## [Goal of the exercise]
Repeat these records exactly, pictures excluded.

[Pose landmark coordinates]
+ + + + + + +

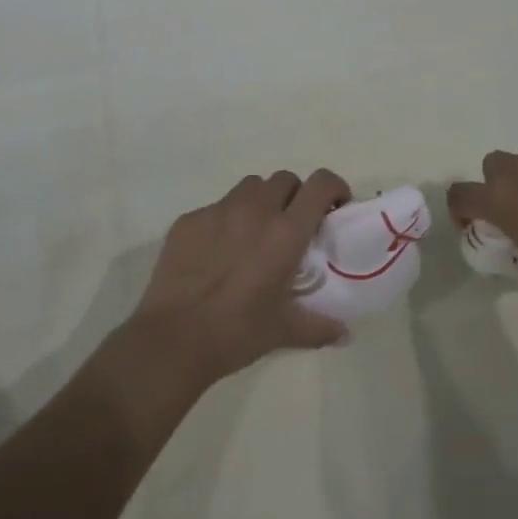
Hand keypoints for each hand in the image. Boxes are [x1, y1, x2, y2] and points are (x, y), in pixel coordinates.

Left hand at [130, 169, 352, 385]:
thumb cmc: (237, 332)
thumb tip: (343, 333)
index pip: (320, 184)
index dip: (334, 187)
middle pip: (284, 179)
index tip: (335, 207)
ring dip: (261, 201)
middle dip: (295, 196)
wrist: (173, 339)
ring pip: (249, 187)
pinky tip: (217, 252)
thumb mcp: (284, 331)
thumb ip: (319, 327)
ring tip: (255, 233)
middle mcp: (254, 211)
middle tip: (292, 226)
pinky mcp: (188, 220)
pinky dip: (225, 221)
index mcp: (285, 233)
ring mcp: (217, 211)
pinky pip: (215, 208)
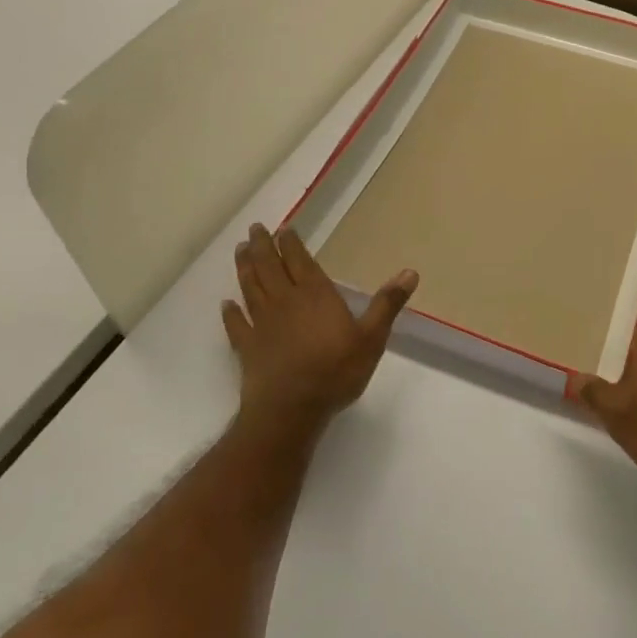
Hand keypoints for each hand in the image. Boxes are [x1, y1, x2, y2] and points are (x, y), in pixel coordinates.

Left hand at [221, 223, 417, 438]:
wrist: (291, 409)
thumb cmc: (335, 371)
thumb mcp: (372, 338)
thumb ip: (387, 304)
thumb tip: (410, 272)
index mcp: (314, 294)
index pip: (299, 260)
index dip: (289, 243)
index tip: (282, 228)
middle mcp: (284, 301)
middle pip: (269, 266)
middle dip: (261, 246)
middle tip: (254, 228)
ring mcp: (262, 324)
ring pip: (250, 288)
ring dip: (244, 267)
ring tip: (240, 251)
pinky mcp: (247, 347)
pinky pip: (236, 324)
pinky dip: (230, 313)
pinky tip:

+ + + + + + +

## [Answer for this exercise]
Hand keypoints for each hand in the image. Boxes are [x1, y1, x2, y2] and points are (x, y), in pixel coordinates.

Left hand at [130, 169, 352, 385]:
thumb cmc: (237, 332)
thumb tip: (343, 333)
index pip: (320, 184)
index dip: (334, 187)
middle pip: (284, 179)
index tip: (335, 207)
ring dip: (261, 201)
middle dip: (295, 196)
wrist: (173, 339)
ring pip: (249, 187)
pinky tip: (217, 252)
thumb mcp: (284, 331)
thumb ip: (319, 327)
ring tip: (255, 233)
middle mcp: (254, 211)
middle tip: (292, 226)
pinky mcp: (188, 220)
pinky dip: (225, 221)
index mcp: (285, 233)
ring mcp: (217, 211)
pinky pip: (215, 208)
Hand keypoints for each hand in the image. Boxes are [x1, y1, x2, y2] and points are (x, y), in pixel coordinates.

Left hand at [221, 223, 417, 438]:
wrist: (291, 409)
thumb cmc: (335, 371)
thumb mcp: (372, 338)
thumb ip: (387, 304)
thumb tip: (410, 272)
index mcp: (314, 294)
index pip: (299, 260)
index dip: (289, 243)
index tip: (282, 228)
middle mcp: (284, 301)
middle pip: (269, 266)
middle dip: (261, 246)
middle tip: (254, 228)
ring mcp: (262, 324)
ring pip: (250, 288)
ring dip: (244, 267)
ring tip: (240, 251)
pinky mcp: (247, 347)
pinky pip: (236, 324)
pinky dip: (230, 313)
pinky tip:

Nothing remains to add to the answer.